Intensive antihypertensive treatment (≤130 mm Hg) was favored by doctors overall (OR 2.70; 95% CI 1.84-9.96), though preference decreased with patient age, recent falls, and moderate frailty.
Cross-Sectional
What patient attributes influence doctors' preferences for intensive versus standard antihypertensive treatment in older adults?
Doctors' decisions to intensify antihypertensive treatment in older adults are significantly influenced by patient age, frailty, fall history, and access to digital monitoring data.
Effect estimate: OR 2.70 (95% CI 1.84-9.96)
BACKGROUND Understanding which attributes influence blood pressure (BP) prescribing, and the magnitude of their effects, could inform strategies to reduce clinical inertia in older adults. OBJECTIVES The purpose of this study was to examine doctors' preferences and trade-offs when deciding to intensify antihypertensive treatment in adults aged ≥65 years with uncontrolled BP. METHODS We conducted a discrete choice experiment with Australian doctors, presenting hypothetical patient profiles varying by age, frailty, fall history, residual cardiovascular risk, and availability of digital health monitoring. Doctors chose between 2 systolic BP targets: intensive (≤130 mm Hg) or standard (131-150 mm Hg). A mixed multinomial logit model was used to estimate attribute effects, and latent class analysis to explore heterogeneity in preferences. RESULTS Overall, doctors favored the intensive treatment target (OR: 2.70; 95% CI: 1.84-9.96) but this preference decreased with increasing patient age (eg, age 80; OR: 0.05; 95% CI: 0.03-0.07), recent falls (OR: 0.22; 95% CI: 0.16-0.29), and moderate frailty (OR: 0.24; 95% CI: 0.12-0.46). Higher residual cardiovascular risk reduced the likelihood of intensive treatment, whereas digital health availability increased it (OR: 1.50; 95% CI: 1.05-2.15). Latent class analysis identified 2 groups: risk tolerant, digitally engaged (64%), who preferred intensive treatment and were responsive to digital data, and risk-averse (36%), with no overall preference and were unaffected by digital information. CONCLUSIONS Clinicians' decisions to intensify antihypertensive treatment in older adults are influenced by age, falls, frailty, perceived benefit, and access to digital monitoring data. Use of digital health interventions may reduce clinical inertia and should be evaluated in clinical trials.
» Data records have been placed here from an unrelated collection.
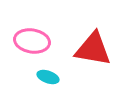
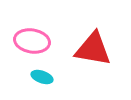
cyan ellipse: moved 6 px left
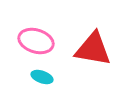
pink ellipse: moved 4 px right; rotated 8 degrees clockwise
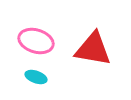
cyan ellipse: moved 6 px left
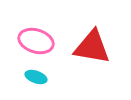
red triangle: moved 1 px left, 2 px up
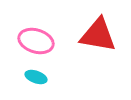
red triangle: moved 6 px right, 12 px up
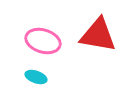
pink ellipse: moved 7 px right
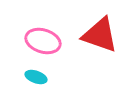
red triangle: moved 2 px right; rotated 9 degrees clockwise
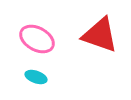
pink ellipse: moved 6 px left, 2 px up; rotated 12 degrees clockwise
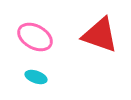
pink ellipse: moved 2 px left, 2 px up
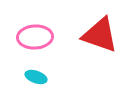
pink ellipse: rotated 32 degrees counterclockwise
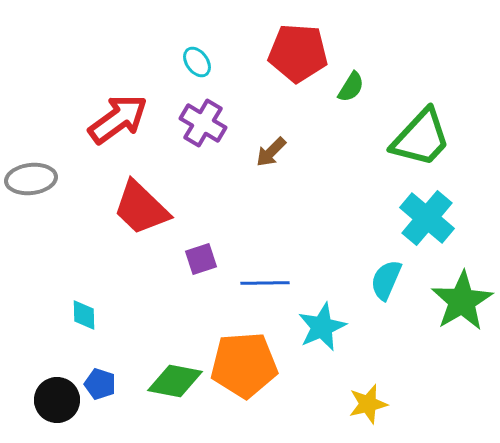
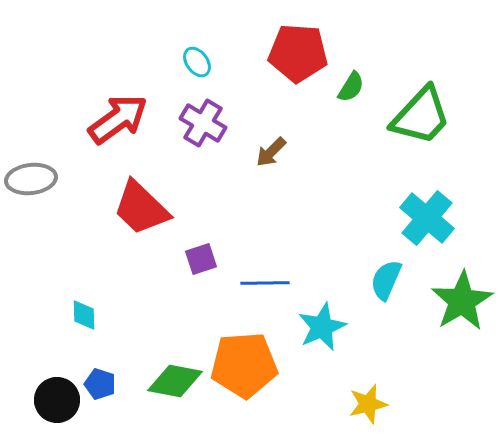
green trapezoid: moved 22 px up
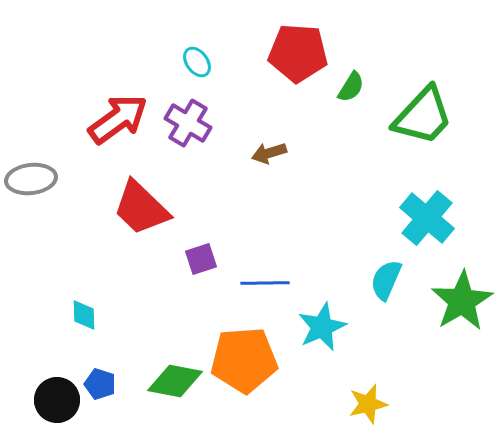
green trapezoid: moved 2 px right
purple cross: moved 15 px left
brown arrow: moved 2 px left, 1 px down; rotated 28 degrees clockwise
orange pentagon: moved 5 px up
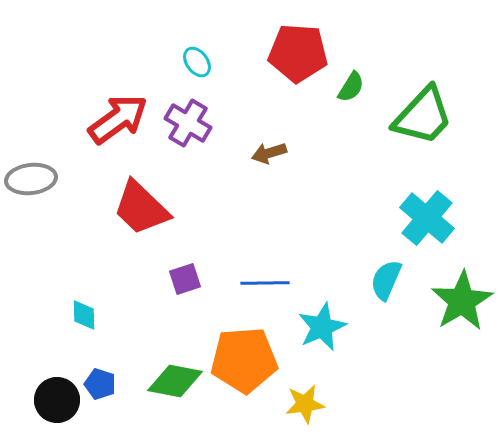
purple square: moved 16 px left, 20 px down
yellow star: moved 63 px left; rotated 6 degrees clockwise
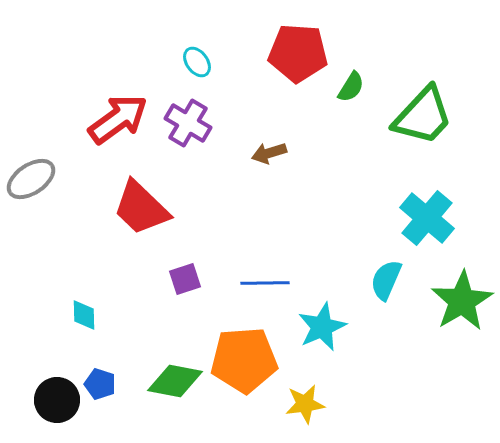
gray ellipse: rotated 27 degrees counterclockwise
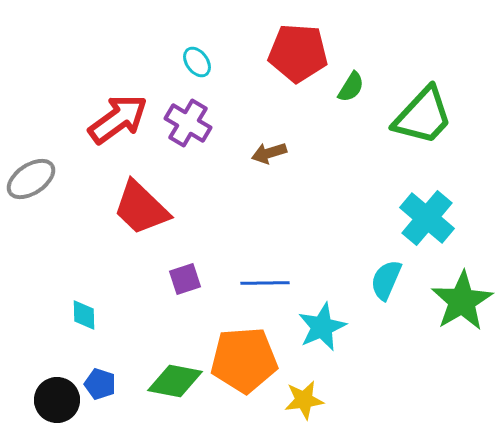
yellow star: moved 1 px left, 4 px up
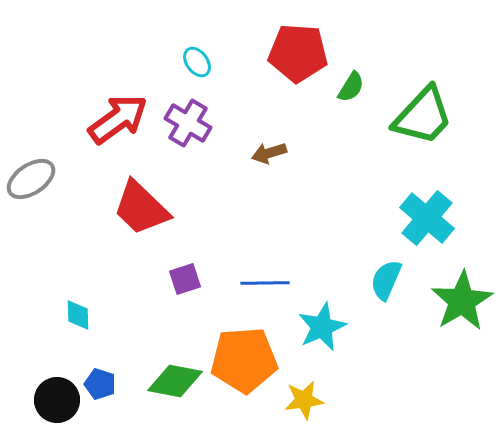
cyan diamond: moved 6 px left
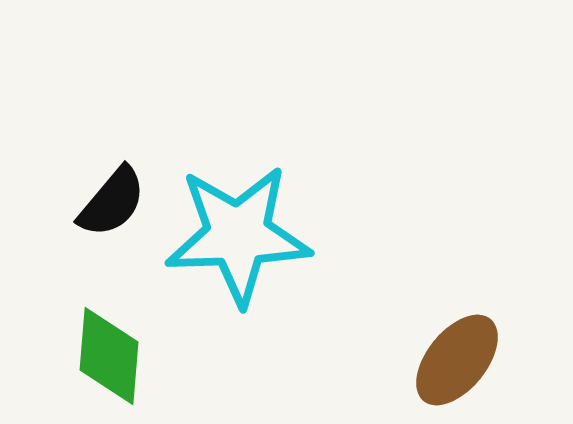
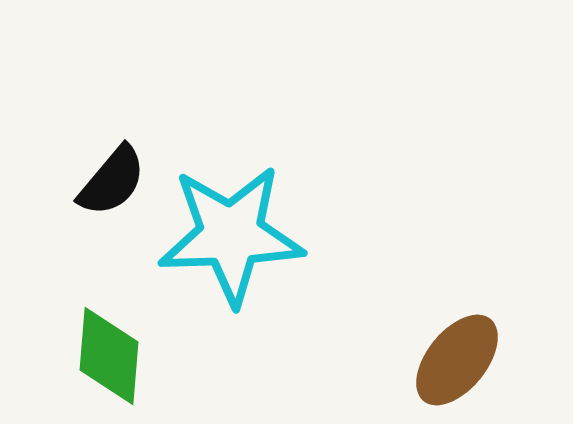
black semicircle: moved 21 px up
cyan star: moved 7 px left
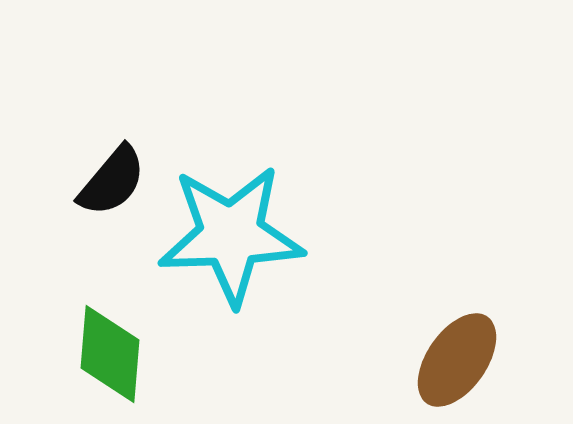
green diamond: moved 1 px right, 2 px up
brown ellipse: rotated 4 degrees counterclockwise
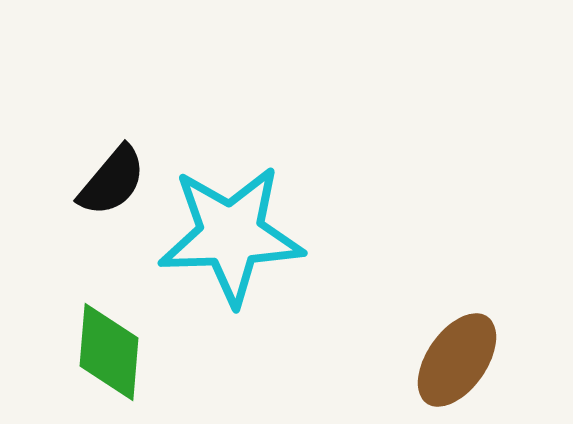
green diamond: moved 1 px left, 2 px up
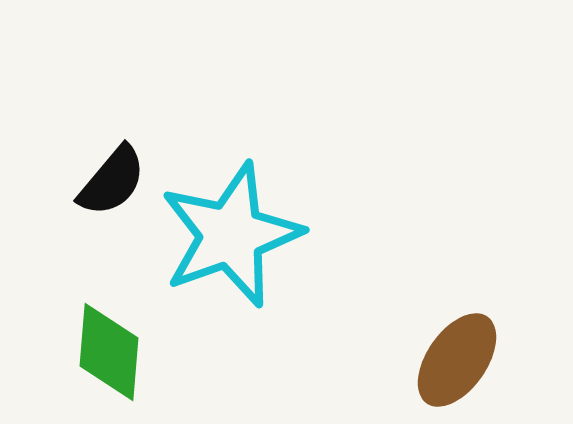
cyan star: rotated 18 degrees counterclockwise
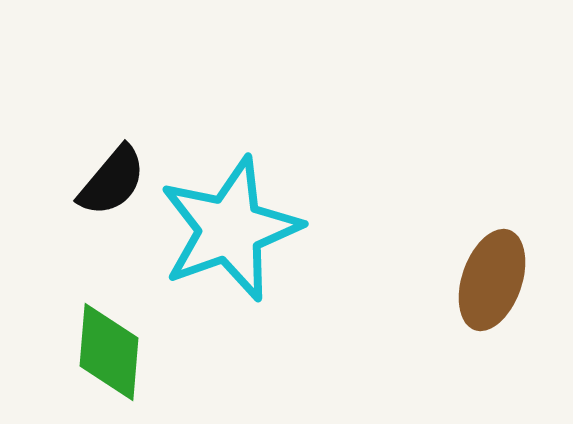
cyan star: moved 1 px left, 6 px up
brown ellipse: moved 35 px right, 80 px up; rotated 16 degrees counterclockwise
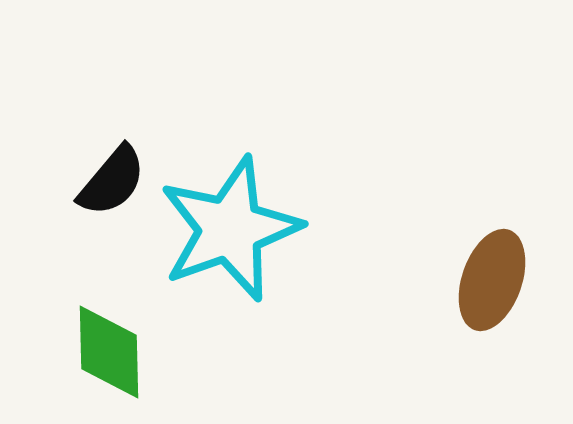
green diamond: rotated 6 degrees counterclockwise
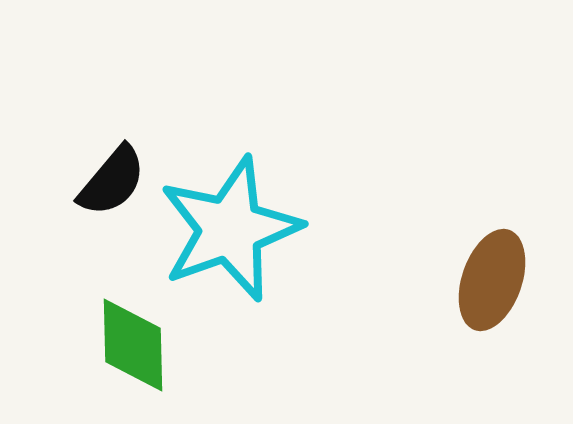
green diamond: moved 24 px right, 7 px up
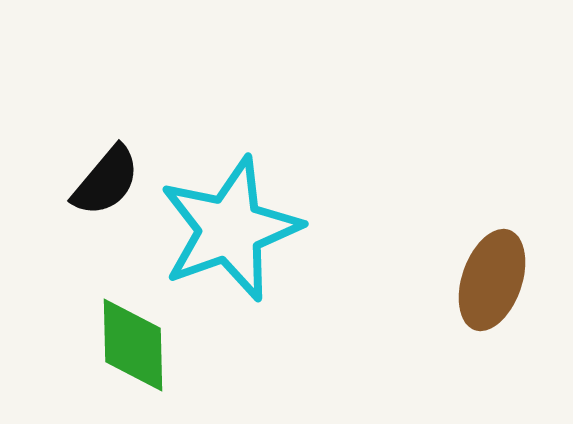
black semicircle: moved 6 px left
O’Hagan et al. (Sun,) conducted a cross-sectional in Uncontrolled blood pressure. Intensive systolic BP target (≤130 mm Hg) vs. Standard systolic BP target (131-150 mm Hg) was evaluated on Preference for intensive treatment target (OR 2.70, 95% CI 1.84-9.96). Intensive antihypertensive treatment (≤130 mm Hg) was favored by doctors overall (OR 2.70; 95% CI 1.84-9.96), though preference decreased with patient age, recent falls, and moderate frailty.